Copy out the lines of the material below verbatim, beginning with the line that contains "genus: Trifolium" and ending with the line that contains "scientific name: Melampyrum velebiticum", both included.
[Start]
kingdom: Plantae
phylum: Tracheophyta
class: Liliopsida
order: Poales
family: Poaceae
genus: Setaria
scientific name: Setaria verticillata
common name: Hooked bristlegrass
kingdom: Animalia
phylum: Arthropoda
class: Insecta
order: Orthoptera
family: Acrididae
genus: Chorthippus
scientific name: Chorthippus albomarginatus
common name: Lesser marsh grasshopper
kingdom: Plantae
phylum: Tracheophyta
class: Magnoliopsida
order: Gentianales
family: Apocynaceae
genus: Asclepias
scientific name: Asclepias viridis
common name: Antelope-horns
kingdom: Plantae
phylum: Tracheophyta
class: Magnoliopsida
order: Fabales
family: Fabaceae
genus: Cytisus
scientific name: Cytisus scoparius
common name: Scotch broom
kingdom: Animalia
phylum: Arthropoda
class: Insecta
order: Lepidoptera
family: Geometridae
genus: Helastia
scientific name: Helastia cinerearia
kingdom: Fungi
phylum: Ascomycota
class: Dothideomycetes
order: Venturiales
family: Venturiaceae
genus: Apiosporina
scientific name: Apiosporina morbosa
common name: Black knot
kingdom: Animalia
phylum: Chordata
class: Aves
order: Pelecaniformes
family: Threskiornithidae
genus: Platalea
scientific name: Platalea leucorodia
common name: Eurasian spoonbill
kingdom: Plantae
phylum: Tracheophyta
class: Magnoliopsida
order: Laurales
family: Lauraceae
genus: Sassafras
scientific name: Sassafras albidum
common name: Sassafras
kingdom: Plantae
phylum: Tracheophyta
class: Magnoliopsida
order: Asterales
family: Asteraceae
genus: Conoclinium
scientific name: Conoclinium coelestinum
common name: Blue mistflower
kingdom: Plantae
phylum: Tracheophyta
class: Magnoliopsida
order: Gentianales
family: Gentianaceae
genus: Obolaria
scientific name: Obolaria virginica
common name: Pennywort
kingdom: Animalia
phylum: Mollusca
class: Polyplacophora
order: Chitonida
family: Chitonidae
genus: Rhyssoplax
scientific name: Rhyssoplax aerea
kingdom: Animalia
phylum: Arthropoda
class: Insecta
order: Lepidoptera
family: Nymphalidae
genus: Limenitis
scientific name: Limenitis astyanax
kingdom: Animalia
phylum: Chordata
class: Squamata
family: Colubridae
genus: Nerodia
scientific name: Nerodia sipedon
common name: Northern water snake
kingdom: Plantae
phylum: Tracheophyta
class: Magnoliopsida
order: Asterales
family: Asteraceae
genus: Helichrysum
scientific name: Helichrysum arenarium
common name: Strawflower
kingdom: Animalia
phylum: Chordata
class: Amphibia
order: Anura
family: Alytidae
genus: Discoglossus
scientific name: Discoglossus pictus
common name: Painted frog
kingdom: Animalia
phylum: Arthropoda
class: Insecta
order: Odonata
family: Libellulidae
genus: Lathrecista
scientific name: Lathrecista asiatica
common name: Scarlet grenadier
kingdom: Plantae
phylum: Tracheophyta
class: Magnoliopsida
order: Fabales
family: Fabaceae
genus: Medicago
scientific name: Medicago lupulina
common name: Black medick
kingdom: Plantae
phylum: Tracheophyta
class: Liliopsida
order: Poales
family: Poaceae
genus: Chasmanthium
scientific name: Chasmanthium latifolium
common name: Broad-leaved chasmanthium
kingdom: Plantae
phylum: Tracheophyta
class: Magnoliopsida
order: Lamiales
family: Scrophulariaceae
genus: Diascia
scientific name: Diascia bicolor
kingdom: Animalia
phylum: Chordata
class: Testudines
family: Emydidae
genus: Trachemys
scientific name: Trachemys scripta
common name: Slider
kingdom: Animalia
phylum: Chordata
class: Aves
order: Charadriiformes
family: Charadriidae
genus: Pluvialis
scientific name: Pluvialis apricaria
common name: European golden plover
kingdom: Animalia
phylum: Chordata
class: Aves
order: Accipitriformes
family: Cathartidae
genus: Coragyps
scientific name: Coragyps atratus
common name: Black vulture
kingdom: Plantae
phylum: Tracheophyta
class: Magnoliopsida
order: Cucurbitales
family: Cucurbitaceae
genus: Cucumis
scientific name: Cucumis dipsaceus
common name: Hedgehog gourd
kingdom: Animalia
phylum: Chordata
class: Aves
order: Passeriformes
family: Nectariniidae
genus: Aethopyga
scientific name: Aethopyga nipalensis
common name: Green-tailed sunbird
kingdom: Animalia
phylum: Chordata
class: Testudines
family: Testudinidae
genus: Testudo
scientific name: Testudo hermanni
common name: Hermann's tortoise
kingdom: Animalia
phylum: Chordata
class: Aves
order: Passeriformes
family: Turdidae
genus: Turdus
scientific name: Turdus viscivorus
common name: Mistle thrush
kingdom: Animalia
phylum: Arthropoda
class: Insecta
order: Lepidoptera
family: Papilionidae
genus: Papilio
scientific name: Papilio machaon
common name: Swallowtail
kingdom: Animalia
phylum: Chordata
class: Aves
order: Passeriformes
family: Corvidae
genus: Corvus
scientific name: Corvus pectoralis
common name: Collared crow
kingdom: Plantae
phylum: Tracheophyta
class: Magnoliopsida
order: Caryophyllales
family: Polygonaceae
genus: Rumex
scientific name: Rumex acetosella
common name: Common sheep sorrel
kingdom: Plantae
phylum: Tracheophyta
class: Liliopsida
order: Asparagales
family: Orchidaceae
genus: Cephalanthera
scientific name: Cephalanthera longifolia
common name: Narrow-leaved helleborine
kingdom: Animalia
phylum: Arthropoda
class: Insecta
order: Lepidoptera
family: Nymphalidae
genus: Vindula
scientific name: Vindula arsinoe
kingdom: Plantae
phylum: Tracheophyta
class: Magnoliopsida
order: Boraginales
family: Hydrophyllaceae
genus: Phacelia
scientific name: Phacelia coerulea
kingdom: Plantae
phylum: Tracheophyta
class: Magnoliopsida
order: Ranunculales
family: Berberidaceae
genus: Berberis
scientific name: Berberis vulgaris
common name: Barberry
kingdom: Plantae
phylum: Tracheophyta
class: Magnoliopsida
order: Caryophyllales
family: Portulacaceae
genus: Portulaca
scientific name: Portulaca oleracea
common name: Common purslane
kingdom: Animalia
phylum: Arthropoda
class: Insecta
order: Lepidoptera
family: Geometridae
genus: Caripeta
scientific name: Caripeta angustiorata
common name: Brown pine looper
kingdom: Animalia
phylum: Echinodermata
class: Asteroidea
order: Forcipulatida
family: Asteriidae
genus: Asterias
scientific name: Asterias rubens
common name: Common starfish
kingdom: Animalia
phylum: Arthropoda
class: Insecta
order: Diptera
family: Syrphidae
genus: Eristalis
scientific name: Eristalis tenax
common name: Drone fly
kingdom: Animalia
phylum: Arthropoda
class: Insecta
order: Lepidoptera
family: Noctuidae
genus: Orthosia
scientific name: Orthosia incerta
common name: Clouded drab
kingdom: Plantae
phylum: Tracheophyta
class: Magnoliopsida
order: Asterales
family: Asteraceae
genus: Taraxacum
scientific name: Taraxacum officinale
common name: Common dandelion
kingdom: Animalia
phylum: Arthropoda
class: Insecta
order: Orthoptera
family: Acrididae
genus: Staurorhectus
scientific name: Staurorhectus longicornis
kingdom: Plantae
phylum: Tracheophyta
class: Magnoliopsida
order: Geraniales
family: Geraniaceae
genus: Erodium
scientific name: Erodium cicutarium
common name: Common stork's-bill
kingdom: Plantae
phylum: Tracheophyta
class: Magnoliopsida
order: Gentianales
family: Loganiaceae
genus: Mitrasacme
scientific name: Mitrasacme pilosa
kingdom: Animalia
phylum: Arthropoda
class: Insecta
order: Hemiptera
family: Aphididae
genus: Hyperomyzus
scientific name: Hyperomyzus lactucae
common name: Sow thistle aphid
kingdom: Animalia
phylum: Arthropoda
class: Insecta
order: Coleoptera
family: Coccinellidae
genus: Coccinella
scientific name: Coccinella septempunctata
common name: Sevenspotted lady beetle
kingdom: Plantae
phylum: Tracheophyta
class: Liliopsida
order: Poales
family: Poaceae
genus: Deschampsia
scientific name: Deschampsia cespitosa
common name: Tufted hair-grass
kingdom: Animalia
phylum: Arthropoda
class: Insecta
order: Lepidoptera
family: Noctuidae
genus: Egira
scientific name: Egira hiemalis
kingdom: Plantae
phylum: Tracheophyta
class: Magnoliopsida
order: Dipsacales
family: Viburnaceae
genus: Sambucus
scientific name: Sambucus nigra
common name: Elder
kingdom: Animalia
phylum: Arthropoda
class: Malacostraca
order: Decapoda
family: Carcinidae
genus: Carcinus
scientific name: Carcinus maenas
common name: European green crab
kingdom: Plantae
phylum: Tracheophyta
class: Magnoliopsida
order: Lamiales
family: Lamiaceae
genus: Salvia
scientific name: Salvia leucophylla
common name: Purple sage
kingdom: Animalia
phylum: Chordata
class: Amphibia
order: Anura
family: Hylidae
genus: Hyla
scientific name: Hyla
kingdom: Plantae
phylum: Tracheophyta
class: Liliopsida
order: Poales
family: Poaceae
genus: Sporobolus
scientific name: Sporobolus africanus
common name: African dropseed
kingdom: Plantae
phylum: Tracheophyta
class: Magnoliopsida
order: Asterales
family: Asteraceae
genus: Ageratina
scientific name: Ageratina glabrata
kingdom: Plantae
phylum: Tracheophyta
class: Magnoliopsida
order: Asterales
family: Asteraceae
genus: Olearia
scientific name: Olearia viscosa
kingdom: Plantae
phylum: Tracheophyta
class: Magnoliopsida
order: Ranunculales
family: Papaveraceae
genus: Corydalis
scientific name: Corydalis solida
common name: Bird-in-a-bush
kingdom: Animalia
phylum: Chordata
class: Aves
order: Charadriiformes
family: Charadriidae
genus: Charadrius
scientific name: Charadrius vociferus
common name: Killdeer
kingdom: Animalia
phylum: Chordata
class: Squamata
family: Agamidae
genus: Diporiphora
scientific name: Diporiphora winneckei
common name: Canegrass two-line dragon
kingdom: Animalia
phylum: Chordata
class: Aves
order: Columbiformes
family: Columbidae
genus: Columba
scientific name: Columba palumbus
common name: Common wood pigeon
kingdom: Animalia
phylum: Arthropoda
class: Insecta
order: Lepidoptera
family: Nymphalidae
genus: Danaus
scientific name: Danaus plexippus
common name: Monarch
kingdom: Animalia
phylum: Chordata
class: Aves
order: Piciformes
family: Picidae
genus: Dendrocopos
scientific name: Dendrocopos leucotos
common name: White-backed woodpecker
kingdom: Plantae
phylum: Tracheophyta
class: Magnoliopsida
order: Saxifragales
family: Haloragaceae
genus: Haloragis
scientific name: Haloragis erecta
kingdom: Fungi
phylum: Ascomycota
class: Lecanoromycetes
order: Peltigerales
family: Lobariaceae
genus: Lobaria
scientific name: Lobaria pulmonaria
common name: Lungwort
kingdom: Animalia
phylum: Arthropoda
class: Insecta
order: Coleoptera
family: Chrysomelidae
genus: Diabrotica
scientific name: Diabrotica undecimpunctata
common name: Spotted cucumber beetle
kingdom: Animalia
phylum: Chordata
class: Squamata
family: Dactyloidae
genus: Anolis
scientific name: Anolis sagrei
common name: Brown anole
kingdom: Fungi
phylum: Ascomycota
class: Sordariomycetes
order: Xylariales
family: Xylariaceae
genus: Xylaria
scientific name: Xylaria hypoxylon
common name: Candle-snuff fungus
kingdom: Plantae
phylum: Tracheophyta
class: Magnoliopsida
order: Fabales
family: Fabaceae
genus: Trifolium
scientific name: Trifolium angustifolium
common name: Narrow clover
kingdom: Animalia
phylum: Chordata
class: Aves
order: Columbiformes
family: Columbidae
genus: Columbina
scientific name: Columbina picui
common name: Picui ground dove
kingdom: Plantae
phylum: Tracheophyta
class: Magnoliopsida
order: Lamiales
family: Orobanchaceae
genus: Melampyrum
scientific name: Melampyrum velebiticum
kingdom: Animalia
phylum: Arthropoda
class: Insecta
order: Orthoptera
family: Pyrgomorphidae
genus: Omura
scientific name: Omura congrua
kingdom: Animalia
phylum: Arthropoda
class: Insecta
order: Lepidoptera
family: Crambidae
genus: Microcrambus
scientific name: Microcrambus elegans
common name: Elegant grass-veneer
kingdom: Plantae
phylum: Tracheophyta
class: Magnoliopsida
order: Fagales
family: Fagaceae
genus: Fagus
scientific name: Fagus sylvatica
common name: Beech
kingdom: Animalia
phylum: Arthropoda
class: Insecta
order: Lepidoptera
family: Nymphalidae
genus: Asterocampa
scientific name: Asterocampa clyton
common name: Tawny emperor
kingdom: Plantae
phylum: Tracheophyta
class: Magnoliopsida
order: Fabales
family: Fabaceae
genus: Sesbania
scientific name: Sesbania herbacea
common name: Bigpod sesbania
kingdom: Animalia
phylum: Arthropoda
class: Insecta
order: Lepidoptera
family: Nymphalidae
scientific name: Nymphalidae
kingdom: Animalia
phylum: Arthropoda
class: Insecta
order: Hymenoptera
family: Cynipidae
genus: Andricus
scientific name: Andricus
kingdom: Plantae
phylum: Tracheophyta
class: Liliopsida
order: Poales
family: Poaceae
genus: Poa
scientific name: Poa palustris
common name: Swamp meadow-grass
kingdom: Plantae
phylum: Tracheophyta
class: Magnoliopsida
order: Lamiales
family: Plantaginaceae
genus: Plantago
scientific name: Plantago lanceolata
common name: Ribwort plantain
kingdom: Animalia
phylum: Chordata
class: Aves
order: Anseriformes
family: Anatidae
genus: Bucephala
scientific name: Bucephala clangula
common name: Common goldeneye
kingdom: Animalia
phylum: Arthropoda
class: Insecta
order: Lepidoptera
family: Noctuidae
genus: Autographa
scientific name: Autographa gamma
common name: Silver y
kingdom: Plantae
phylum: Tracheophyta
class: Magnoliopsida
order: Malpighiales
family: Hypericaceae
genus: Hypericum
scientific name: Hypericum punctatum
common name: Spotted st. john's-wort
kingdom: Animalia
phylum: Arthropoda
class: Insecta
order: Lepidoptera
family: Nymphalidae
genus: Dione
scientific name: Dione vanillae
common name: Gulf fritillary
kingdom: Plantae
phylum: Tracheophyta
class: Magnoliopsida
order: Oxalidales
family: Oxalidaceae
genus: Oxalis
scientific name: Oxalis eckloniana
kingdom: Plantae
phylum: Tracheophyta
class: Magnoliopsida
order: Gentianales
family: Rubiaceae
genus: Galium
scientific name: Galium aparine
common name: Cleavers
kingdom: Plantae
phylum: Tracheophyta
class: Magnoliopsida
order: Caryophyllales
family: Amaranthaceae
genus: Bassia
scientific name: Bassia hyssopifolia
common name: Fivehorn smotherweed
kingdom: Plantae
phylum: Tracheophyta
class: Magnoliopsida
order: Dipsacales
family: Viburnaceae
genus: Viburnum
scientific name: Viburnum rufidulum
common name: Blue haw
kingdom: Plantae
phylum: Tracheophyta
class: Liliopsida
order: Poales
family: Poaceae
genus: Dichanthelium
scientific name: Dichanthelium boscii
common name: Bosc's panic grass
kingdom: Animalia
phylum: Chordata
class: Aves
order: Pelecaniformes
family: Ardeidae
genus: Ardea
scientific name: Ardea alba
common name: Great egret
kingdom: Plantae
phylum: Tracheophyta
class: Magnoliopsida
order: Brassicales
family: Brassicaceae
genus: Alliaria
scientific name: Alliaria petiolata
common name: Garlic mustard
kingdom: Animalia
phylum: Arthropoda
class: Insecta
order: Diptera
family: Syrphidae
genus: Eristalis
[End]
# Response:
genus: Trifolium
scientific name: Trifolium angustifolium
common name: Narrow clover
kingdom: Animalia
phylum: Chordata
class: Aves
order: Columbiformes
family: Columbidae
genus: Columbina
scientific name: Columbina picui
common name: Picui ground dove
kingdom: Plantae
phylum: Tracheophyta
class: Magnoliopsida
order: Lamiales
family: Orobanchaceae
genus: Melampyrum
scientific name: Melampyrum velebiticum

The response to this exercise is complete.